How Machine Learning Reduces Redundancy in Additive Manufacturing

On April 30, 2025, researchers Jiarui Xie and Yaoyao Fiona Zhao published Redundancy Analysis and Mitigation for Machine Learning-Based Process Monitoring of Additive Manufacturing, addressing the critical issue of redundancy in ML systems used for AM. Their study introduces a multi-level framework that reduces latency by 91%, lowers error rates by 47%, and decreases storage requirements by 99.4%, making ML-based monitoring more efficient and cost-effective.

The deployment of machine learning (ML)-based systems in additive manufacturing (AM) has advanced real-time defect detection and process optimization but faces challenges from redundancy, increasing costs and computational demands. This paper defines redundancy as sample-level, feature-level, or model-level and proposes a multi-level redundancy mitigation (MLRM) framework using techniques like data registration, downscaling, cross-modality knowledge transfer, and model pruning. Validated through an in-situ defect detection case study for directed energy deposition (DED), the framework achieved a 91% latency reduction, 47% error rate decrease, and 99.4% storage reduction while lowering sensor costs and energy consumption, enabling efficient, scalable monitoring systems.
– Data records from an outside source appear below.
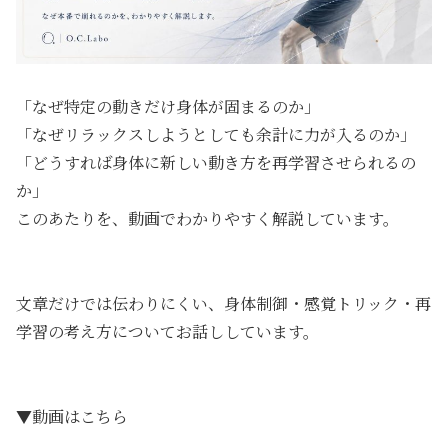
「なぜ特定の動きだけ身体が固まるのか」
「なぜリラックスしようとしても余計に力が入るのか」
「どうすれば身体に新しい動き方を再学習させられるの
か」
このあたりを、動画でわかりやすく解説しています。
文章だけでは伝わりにくい、身体制御・感覚トリック・再
学習の考え方についてお話ししています。
▼動画はこちら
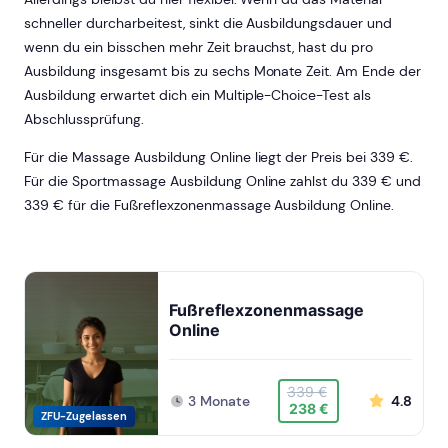
schneller durcharbeitest, sinkt die Ausbildungsdauer und
wenn du ein bisschen mehr Zeit brauchst, hast du pro
Ausbildung insgesamt bis zu sechs Monate Zeit. Am Ende der
Ausbildung erwartet dich ein Multiple-Choice-Test als
Abschlussprüfung.
Für die Massage Ausbildung Online liegt der Preis bei 339 €.
Für die Sportmassage Ausbildung Online zahlst du 339 € und
339 € für die Fußreflexzonenmassage Ausbildung Online.
Fußreflexzonenmassage
Online
339 €
3 Monate
4.8
238 €
ZFU-Zugelassen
In the heart of modern manufacturing lies a quiet revolution, where machine learning (ML) is transforming additive manufacturing (AM), commonly known as 3D printing. This technology, once confined to prototyping, now stands on the brink of reshaping industrial production by addressing critical challenges such as quality consistency and process optimisation.

At the core of this transformation is machine learning, which excels at identifying patterns and anomalies within vast datasets. This capability is particularly valuable in laser powder bed fusion (L-PBF), a widely used AM technique. ML algorithms are now being employed to analyse melt pool dynamics and acoustic emissions, ensuring consistent part quality.
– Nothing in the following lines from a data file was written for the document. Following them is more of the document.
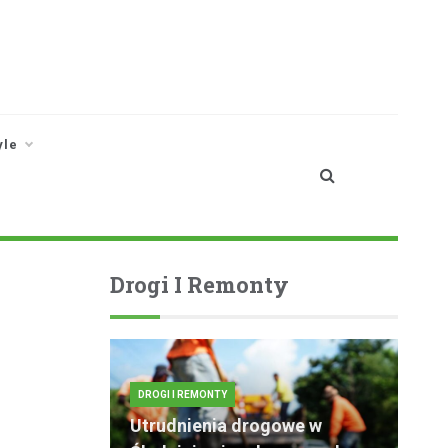
yle
Drogi I Remonty
DROGI I REMONTY
Utrudnienia drogowe w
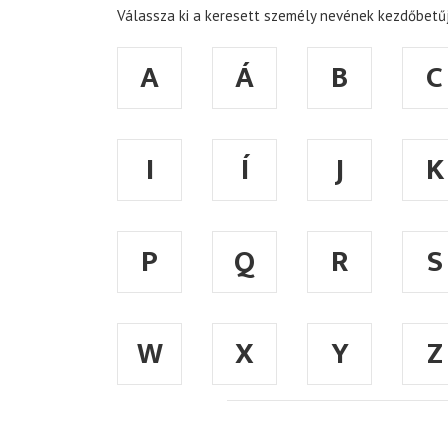
Válassza ki a keresett személy nevének kezdőbetűj
A
Á
B
C
I
Í
J
K
P
Q
R
S
W
X
Y
Z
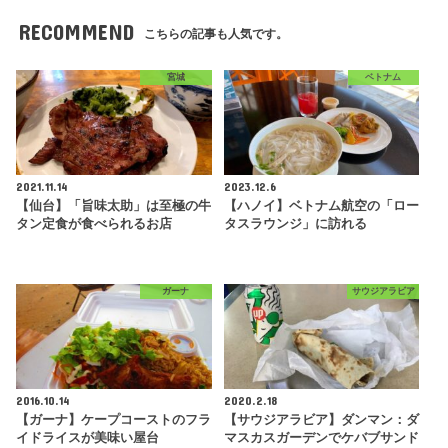
RECOMMEND
こちらの記事も人気です。
宮城
ベトナム
2021.11.14
2023.12.6
【仙台】「旨味太助」は至極の牛
【ハノイ】ベトナム航空の「ロー
タン定食が食べられるお店
タスラウンジ」に訪れる
ガーナ
サウジアラビア
2016.10.14
2020.2.18
【ガーナ】ケープコーストのフラ
【サウジアラビア】ダンマン：ダ
イドライスが美味い屋台
マスカスガーデンでケバブサンド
A significant advancement involves real-time monitoring of melt pools during L-PBF processes. The melt pool, crucial for determining the mechanical properties of the final product, is now under constant surveillance using sophisticated models like LSTM-autoencoders. These models analyse high-speed camera data to detect deviations from optimal behaviour, enabling preemptive adjustments and reducing defects.

Beyond visual monitoring, acoustic emission (AE) analysis offers another layer of insight. AE sensors capture sound waves generated during material processing, providing valuable information about the powder bed’s mechanical behaviour. By integrating this data with ML algorithms, researchers can detect early signs of defects, such as porosity or cracking, enhancing quality control.

The integration of ML into AM is driving scalability and efficiency across industries. Real-time monitoring and predictive maintenance reduce material waste and downtime, making AM more viable for large-scale production. This shift is particularly beneficial in sectors like aerospace and automotive, where precision and reliability are paramount.

As research progresses, new sensor technologies and AI advancements promise further enhancements. Collaborative efforts between academia, industry, and technology providers will be crucial in translating these innovations into practical solutions. Machine learning is not just enhancing AM; it’s positioning additive manufacturing as a cornerstone of modern industrial production.

In conclusion, machine learning is unlocking the full potential of additive manufacturing, paving the way for a future where precision and efficiency define industrial production.